Pendant près de vingt ans, Isabelle a accueilli ses patients dans son cabinet situé avenue de Nassogne. Aujourd’hui, elle a réorienté son activité vers un concept de café où les gens peuvent se rencontrer, discuter, et participer à des activités telles que le pilates. Cette reconversion a été précipitée par des problèmes de santé qui l’ont contrainte à quitter son métier plus tôt que prévu.
L’idée de créer un café avait déjà germé dans son esprit. En observant ses patients interagir entre les séances, elle a réalisé l’importance de la convivialité. « J’avais envie de retrouver ce partage, de voir des gens venir se rencontrer, discuter, mais sans avoir forcément un problème physique, » explique-t-elle.
Contexte de la reconversion
Isabelle, originaire du Lot, a étudié la kinésithérapie en Belgique avant de travailler à Lyon. Elle a décidé de revenir dans sa région natale pour profiter d’un cadre de vie plus en accord avec ses aspirations. En transformant son ancien cabinet en café, elle continue de mettre l’accent sur la santé, mais sous un nouvel angle : l’alimentation.

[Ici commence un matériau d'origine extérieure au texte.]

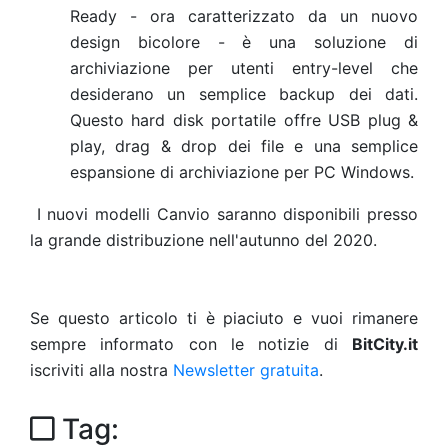
Ready - ora caratterizzato da un nuovo
design bicolore - è una soluzione di
archiviazione per utenti entry-level che
desiderano un semplice backup dei dati.
Questo hard disk portatile offre USB plug &
play, drag & drop dei file e una semplice
espansione di archiviazione per PC Windows.
I nuovi modelli Canvio saranno disponibili presso
la grande distribuzione nell'autunno del 2020.
Se questo articolo ti è piaciuto e vuoi rimanere
sempre informato con le notizie di
BitCity.it
iscriviti alla nostra
Newsletter gratuita
.
Tag:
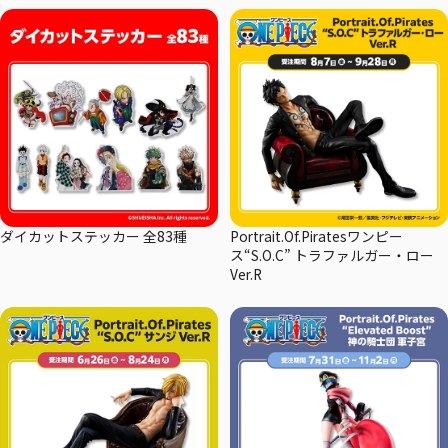
ダイカットステッカー 全83種
Portrait.Of.Piratesワンピー
ス“S.O.C” トラファルガー・ロー
Ver.R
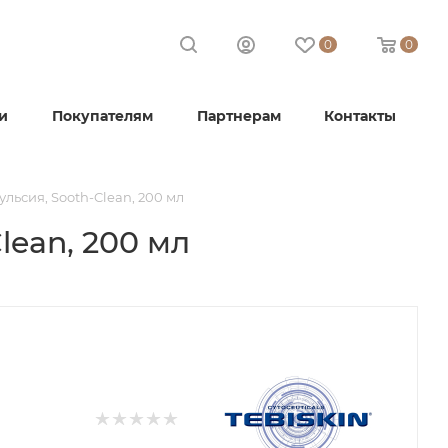
0
0
и
Покупателям
Партнерам
Контакты
льсия, Sooth-Clean, 200 мл
lean, 200 мл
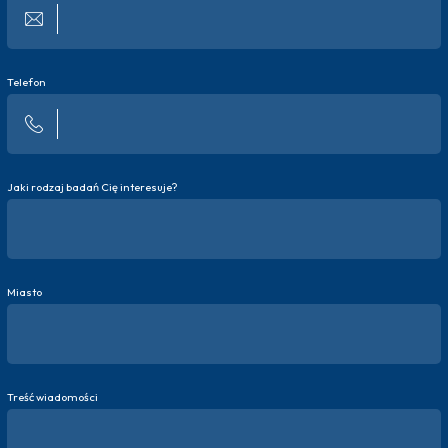
Telefon
Jaki rodzaj badań Cię interesuje?
Miasto
Treść wiadomości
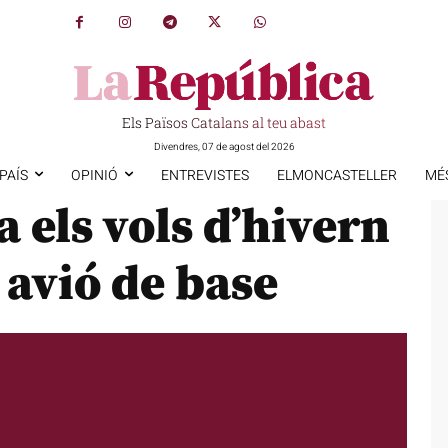
Els Països Catalans al teu abast
Divendres, 07 de agost del 2026
PAÍS
OPINIÓ
ENTREVISTES
ELMONCASTELLER
MÉ
 els vols d’hivern
avió de base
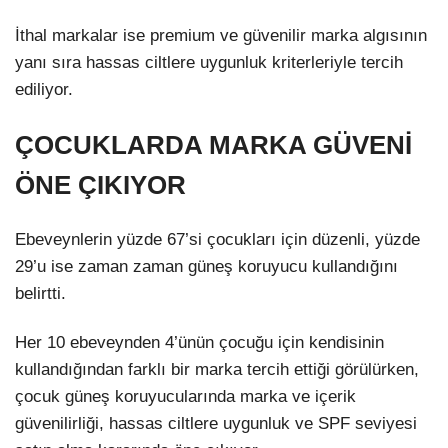
İthal markalar ise premium ve güvenilir marka algısının
yanı sıra hassas ciltlere uygunluk kriterleriyle tercih
ediliyor.
ÇOCUKLARDA MARKA GÜVENİ
ÖNE ÇIKIYOR
Ebeveynlerin yüzde 67’si çocukları için düzenli, yüzde
29’u ise zaman zaman güneş koruyucu kullandığını
belirtti.
Her 10 ebeveynden 4’ünün çocuğu için kendisinin
kullandığından farklı bir marka tercih ettiği görülürken,
çocuk güneş koruyucularında marka ve içerik
güvenilirliği, hassas ciltlere uygunluk ve SPF seviyesi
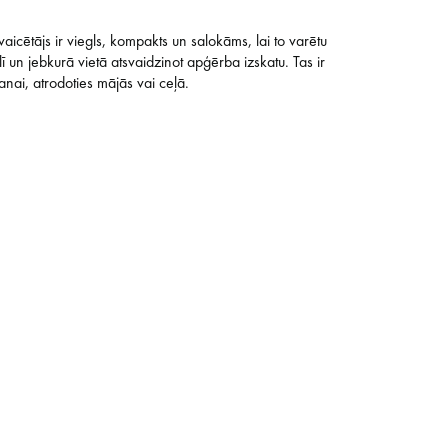
icētājs ir viegls, kompakts un salokāms, lai to varētu
klī un jebkurā vietā atsvaidzinot apģērba izskatu. Tas ir
šanai, atrodoties mājās vai ceļā.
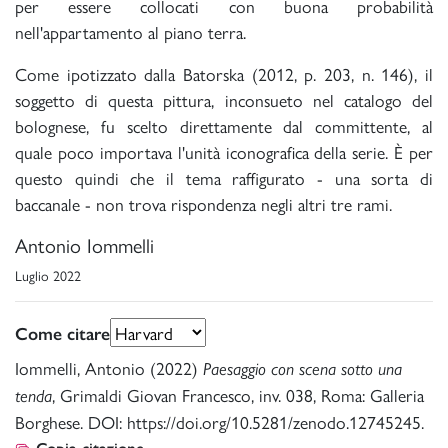
per essere collocati con buona probabilità
nell'appartamento al piano terra.
Come ipotizzato dalla Batorska (2012, p. 203, n. 146), il
soggetto di questa pittura, inconsueto nel catalogo del
bolognese, fu scelto direttamente dal committente, al
quale poco importava l'unità iconografica della serie. È per
questo quindi che il tema raffigurato - una sorta di
baccanale - non trova rispondenza negli altri tre rami.
Antonio Iommelli
Luglio 2022
Come citare
Iommelli, Antonio (2022)
Paesaggio con scena sotto una
, Grimaldi Giovan Francesco, inv. 038, Roma: Galleria
tenda
Borghese. DOI: https://doi.org/10.5281/zenodo.12745245.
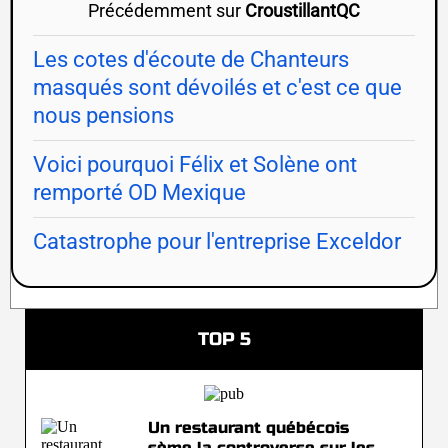
Précédemment sur
CroustillantQC
Les cotes d'écoute de Chanteurs
masqués sont dévoilés et c'est ce que
nous pensions
Voici pourquoi Félix et Solène ont
remporté OD Mexique
Catastrophe pour l'entreprise Exceldor
TOP 5
Un restaurant québécois
sème la controverse sur les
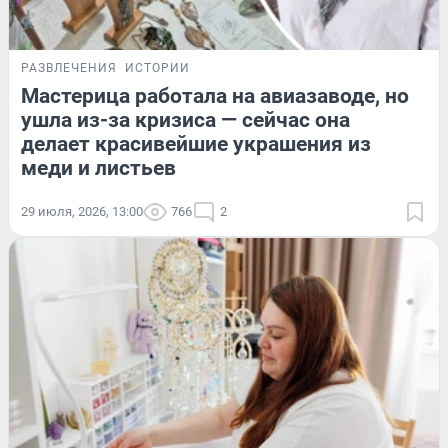
РАЗВЛЕЧЕНИЯ
ИСТОРИИ
Мастерица работала на авиазаводе, но
ушла из-за кризиса — сейчас она
делает красивейшие украшения из
меди и листьев
29 июля, 2026, 13:00
766
2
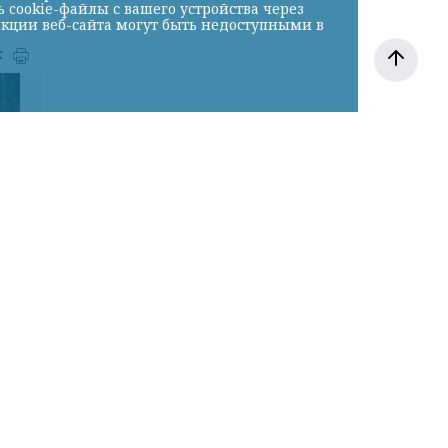
cookie-файлы с вашего устройства через
нкции веб-сайта могут быть недоступными в
к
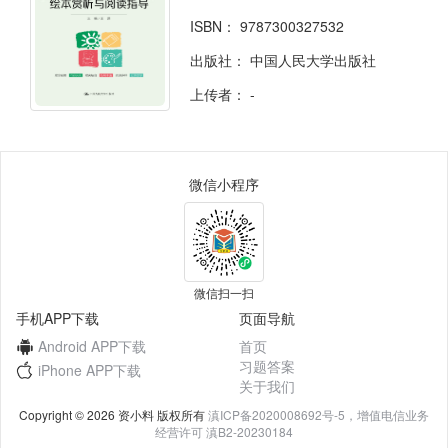
ISBN：
9787300327532
出版社：
中国人民大学出版社
上传者：
-
微信小程序
微信扫一扫
手机APP下载
页面导航
Android APP下载
首页
习题答案
iPhone APP下载
关于我们
Copyright © 2026 资小料 版权所有
滇ICP备2020008692号-5，增值电信业务
经营许可 滇B2-20230184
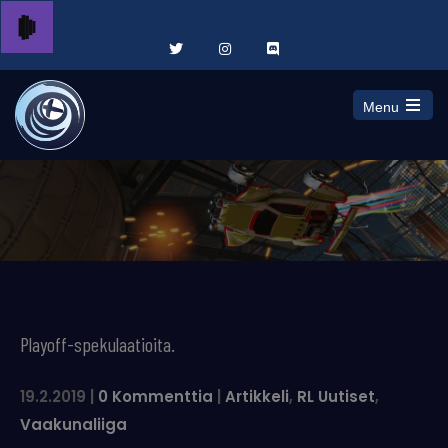
Menu
Open
the
main
menu
Playoff-spekulaatioita.
19.2.2019
|
0 Kommenttia
|
Artikkeli
,
RL Uutiset
,
Vaakunaliiga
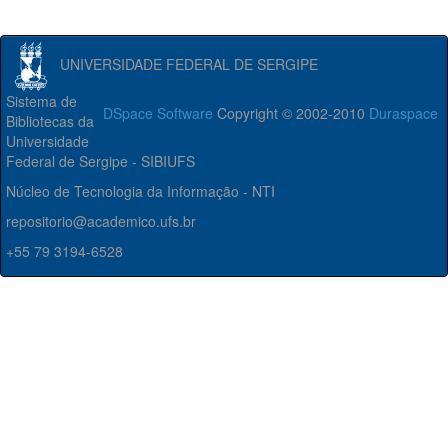
UNIVERSIDADE FEDERAL DE SERGIPE
Sistema de
DSpace Software
Copyright © 2002-2010
Duraspace
Bibliotecas da
Universidade
Federal de Sergipe - SIBIUFS
Núcleo de Tecnologia da Informação - NTI
repositorio@academico.ufs.br
+55 79 3194-6528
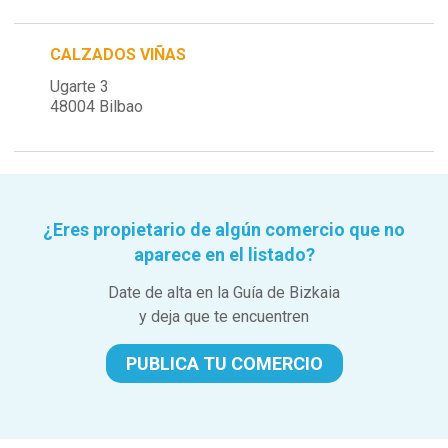
CALZADOS VIÑAS
Ugarte 3
48004 Bilbao
¿Eres propietario de algún comercio que no
aparece en el listado?
Date de alta en la Guía de Bizkaia
y deja que te encuentren
PUBLICA TU COMERCIO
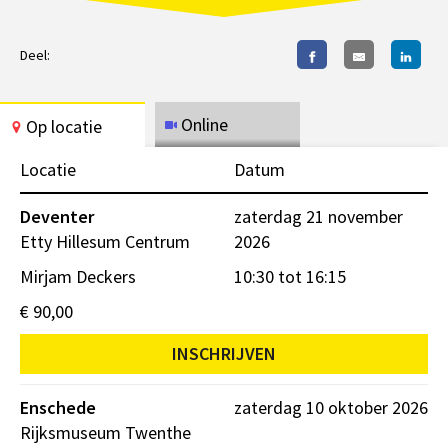
Deel:
Online
Op locatie
Locatie
Datum
Deventer
zaterdag 21 november
Etty Hillesum Centrum
2026
Mirjam Deckers
10:30 tot 16:15
€ 90,00
INSCHRIJVEN
Enschede
zaterdag 10 oktober 2026
Rijksmuseum Twenthe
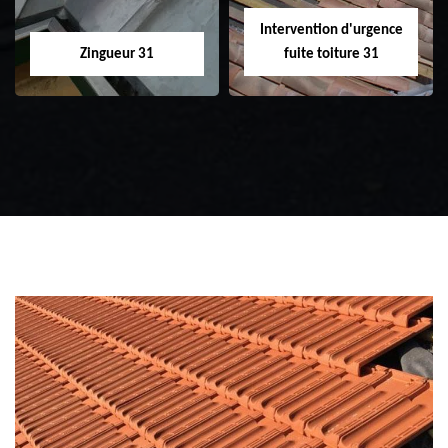
Intervention d'urgence
Zingueur 31
fuite toiture 31
Zingueur 31
Intervention
d'urgence fuite
toiture 31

Dans son café, elle propose des repas équilibrés, incluant des protéines, des céréales et une grande variété de légumes. Son menu présente des plats comme des pokés au poulet et des desserts à base de graines de chia, tout en restant accessible, avec un déjeuner coûtant maximum 15 euros.
Engagement solidaire
Le mot « solidaire » est au cœur du projet Isaline. Isabelle souhaite que son café soit un lieu où chacun, notamment les personnes isolées, puisse se sentir bienvenu. « J’aimerais que les personnes aient le courage de passer la porte, » dit-elle, soulignant l’importance des rencontres humaines. Des initiatives spécifiques pour les seniors sont également prévues, avec des repas adaptés et des activités pour les jeunes.
Conclusion
Trois mois après l’ouverture, Isabelle Tournier reconnaît que sa nouvelle vie est plus incertaine que celle de kinésithérapeute. Elle continue de s’adapter à ce nouveau rôle, cherchant à définir son identité professionnelle entre cuisinière, gérante de café et animatrice de lieu de vie. Le fil conducteur de son parcours demeure le soin des autres, mais cette fois, autour d’une table.